Clean Visualization: The plots are designed for clarity - no tick marks, tick labels, color bars, legends, or titles. The focus is entirely on the function landscape and optimization trajectory.
Automatic Trajectory Clearing: When you change any parameter (function, learning rate, momentum, max iterations, start position, or variable range) or click any button, any previous trajectory path is automatically cleared, ensuring a clean visualization for each experiment.

Limitations

2D landscapes only. Every test function has exactly two variables so it can be drawn as a contour and a surface. Real optimization problems have thousands to millions of dimensions where this geometric intuition only partly transfers.
Analytical gradients.

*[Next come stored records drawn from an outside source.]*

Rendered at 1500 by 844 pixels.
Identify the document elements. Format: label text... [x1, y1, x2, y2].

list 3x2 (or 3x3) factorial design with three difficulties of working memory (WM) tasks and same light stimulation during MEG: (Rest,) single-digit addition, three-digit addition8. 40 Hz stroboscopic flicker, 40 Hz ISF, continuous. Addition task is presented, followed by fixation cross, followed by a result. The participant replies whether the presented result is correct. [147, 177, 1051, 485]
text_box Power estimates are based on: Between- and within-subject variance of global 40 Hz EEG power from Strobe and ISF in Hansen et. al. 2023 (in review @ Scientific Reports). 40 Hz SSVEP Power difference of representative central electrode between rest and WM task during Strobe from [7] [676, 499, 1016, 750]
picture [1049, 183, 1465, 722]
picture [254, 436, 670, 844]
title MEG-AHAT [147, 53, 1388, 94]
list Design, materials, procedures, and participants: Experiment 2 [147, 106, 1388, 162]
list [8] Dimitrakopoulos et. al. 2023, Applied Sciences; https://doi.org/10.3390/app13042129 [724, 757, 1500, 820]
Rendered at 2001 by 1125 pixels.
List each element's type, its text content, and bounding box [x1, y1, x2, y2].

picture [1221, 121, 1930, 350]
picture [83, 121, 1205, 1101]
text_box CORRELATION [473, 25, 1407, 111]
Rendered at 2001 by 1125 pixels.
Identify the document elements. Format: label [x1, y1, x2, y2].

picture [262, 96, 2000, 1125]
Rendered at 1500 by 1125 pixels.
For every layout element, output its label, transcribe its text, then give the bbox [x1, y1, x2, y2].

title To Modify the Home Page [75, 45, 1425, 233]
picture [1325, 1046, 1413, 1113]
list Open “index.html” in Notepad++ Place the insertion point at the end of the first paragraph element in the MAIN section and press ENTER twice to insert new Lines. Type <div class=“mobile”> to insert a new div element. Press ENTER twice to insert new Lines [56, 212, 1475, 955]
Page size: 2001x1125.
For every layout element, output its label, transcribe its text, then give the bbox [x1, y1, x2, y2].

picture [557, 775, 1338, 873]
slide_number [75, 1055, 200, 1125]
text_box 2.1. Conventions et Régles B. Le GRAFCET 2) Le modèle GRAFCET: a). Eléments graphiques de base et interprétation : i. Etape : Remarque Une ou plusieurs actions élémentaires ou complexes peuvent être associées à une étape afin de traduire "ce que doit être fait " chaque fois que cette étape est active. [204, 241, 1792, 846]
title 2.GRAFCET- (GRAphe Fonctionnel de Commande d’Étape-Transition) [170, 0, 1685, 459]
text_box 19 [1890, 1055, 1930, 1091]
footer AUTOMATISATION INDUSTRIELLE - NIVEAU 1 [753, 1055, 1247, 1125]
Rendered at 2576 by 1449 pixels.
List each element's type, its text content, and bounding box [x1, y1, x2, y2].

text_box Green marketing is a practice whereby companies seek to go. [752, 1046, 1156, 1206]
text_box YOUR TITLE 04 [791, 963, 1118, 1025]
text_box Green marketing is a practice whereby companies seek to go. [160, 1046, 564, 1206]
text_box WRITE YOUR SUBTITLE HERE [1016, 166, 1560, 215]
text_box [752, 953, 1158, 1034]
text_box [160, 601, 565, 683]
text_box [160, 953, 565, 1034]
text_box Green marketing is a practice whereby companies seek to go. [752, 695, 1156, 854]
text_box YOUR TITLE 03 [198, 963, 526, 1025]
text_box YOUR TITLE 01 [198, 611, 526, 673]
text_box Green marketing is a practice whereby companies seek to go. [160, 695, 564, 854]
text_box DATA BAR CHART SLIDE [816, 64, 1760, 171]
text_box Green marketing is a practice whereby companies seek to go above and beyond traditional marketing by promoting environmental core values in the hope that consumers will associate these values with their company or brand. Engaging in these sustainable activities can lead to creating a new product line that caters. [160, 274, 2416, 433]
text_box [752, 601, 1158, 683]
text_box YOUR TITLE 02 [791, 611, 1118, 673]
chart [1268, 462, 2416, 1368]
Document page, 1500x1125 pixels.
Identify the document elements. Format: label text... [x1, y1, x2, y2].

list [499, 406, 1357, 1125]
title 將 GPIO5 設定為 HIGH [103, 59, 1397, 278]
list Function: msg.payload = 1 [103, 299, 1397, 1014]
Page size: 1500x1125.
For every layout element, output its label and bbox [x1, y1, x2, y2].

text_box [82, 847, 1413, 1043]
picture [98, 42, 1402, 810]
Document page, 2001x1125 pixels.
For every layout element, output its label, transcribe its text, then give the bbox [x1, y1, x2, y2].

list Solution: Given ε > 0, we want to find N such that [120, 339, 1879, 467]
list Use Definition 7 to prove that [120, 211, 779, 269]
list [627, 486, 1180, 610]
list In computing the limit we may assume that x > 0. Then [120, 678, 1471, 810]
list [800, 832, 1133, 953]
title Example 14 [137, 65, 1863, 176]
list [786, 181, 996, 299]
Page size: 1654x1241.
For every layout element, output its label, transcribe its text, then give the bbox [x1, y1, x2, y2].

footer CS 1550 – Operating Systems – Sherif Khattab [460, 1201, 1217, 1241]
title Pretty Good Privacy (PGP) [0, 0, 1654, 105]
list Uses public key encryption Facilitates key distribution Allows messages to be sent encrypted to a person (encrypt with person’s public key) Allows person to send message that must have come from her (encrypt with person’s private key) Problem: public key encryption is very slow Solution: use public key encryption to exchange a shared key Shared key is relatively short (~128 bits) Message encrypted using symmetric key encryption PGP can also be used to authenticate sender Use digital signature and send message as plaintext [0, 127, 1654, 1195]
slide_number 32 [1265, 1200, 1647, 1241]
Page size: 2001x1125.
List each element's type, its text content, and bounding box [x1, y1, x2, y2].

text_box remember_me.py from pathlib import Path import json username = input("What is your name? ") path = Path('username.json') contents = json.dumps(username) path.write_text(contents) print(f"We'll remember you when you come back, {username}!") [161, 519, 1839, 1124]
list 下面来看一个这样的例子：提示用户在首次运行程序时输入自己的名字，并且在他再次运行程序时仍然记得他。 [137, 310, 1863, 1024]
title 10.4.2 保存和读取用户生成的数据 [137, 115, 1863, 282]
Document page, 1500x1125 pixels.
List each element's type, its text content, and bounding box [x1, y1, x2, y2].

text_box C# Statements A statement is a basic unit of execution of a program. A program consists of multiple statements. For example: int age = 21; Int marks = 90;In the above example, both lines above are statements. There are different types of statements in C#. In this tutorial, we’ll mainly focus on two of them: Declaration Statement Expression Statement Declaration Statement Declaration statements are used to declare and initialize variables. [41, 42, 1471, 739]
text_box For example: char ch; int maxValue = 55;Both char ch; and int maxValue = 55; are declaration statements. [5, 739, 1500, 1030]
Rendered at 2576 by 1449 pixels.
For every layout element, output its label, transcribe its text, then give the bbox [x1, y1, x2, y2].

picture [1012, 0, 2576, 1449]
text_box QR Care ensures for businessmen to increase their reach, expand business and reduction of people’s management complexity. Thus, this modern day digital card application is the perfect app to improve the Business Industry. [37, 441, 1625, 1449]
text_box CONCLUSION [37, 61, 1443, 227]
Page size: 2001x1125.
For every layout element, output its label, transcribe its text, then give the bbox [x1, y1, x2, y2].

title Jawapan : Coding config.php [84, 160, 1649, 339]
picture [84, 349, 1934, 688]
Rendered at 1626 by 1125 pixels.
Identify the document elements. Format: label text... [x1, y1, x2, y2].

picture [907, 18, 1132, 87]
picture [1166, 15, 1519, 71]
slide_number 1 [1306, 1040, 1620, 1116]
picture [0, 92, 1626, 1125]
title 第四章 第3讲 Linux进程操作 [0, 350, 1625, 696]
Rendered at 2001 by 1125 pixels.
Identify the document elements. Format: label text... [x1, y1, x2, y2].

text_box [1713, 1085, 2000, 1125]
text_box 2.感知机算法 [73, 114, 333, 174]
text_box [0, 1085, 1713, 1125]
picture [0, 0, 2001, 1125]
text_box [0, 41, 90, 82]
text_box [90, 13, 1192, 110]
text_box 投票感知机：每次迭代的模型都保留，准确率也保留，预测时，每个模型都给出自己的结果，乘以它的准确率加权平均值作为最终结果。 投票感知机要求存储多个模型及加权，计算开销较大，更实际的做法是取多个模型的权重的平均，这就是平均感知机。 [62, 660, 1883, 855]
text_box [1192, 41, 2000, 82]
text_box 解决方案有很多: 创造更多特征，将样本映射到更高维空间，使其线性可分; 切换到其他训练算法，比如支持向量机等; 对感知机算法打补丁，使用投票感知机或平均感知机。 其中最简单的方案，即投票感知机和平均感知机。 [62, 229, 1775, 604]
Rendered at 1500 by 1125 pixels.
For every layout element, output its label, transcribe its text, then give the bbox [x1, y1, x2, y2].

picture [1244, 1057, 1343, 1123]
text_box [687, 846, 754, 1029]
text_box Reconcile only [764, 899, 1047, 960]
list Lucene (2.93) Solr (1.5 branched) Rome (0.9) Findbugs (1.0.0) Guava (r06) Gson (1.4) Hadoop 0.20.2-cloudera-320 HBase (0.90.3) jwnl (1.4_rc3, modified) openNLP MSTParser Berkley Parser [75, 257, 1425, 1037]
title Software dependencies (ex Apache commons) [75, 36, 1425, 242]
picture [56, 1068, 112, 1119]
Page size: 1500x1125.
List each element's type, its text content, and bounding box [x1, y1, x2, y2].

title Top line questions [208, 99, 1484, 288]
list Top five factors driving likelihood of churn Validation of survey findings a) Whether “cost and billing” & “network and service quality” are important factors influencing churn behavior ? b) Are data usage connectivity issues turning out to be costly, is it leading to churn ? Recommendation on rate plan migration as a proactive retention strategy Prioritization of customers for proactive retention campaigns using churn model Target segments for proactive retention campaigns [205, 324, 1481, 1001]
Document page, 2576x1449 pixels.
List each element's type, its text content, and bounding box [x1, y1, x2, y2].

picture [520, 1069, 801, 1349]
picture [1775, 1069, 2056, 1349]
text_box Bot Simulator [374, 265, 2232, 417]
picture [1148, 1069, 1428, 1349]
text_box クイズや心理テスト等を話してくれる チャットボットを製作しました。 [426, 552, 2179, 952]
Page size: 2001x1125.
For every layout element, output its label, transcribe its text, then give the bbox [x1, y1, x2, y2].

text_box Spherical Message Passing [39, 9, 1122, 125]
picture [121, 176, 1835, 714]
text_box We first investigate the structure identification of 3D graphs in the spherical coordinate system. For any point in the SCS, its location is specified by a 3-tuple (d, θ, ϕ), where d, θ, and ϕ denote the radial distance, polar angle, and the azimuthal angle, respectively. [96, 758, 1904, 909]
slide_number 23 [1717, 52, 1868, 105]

Exact derivatives are hard-coded for each function; there is no numerical differentiation, automatic differentiation, or noisy/stochastic gradient as in real machine-learning training (SGD).
Fixed learning rate. α is constant during a run — no line search, decay schedule, or adaptive methods (Adam, RMSProp, AdaGrad) that production optimizers rely on.
Classical momentum only. The update is heavy-ball momentum; Nesterov accelerated gradient and second-order (Newton/quasi-Newton) methods are not modeled.
Local convergence. Descent finds whichever basin the start point falls into; on the multimodal functions it offers no guarantee of reaching the global minimum, and it can stall at the saddle point.
Iteration-capped. The run stops at Max Iterations regardless of whether a convergence tolerance has been met.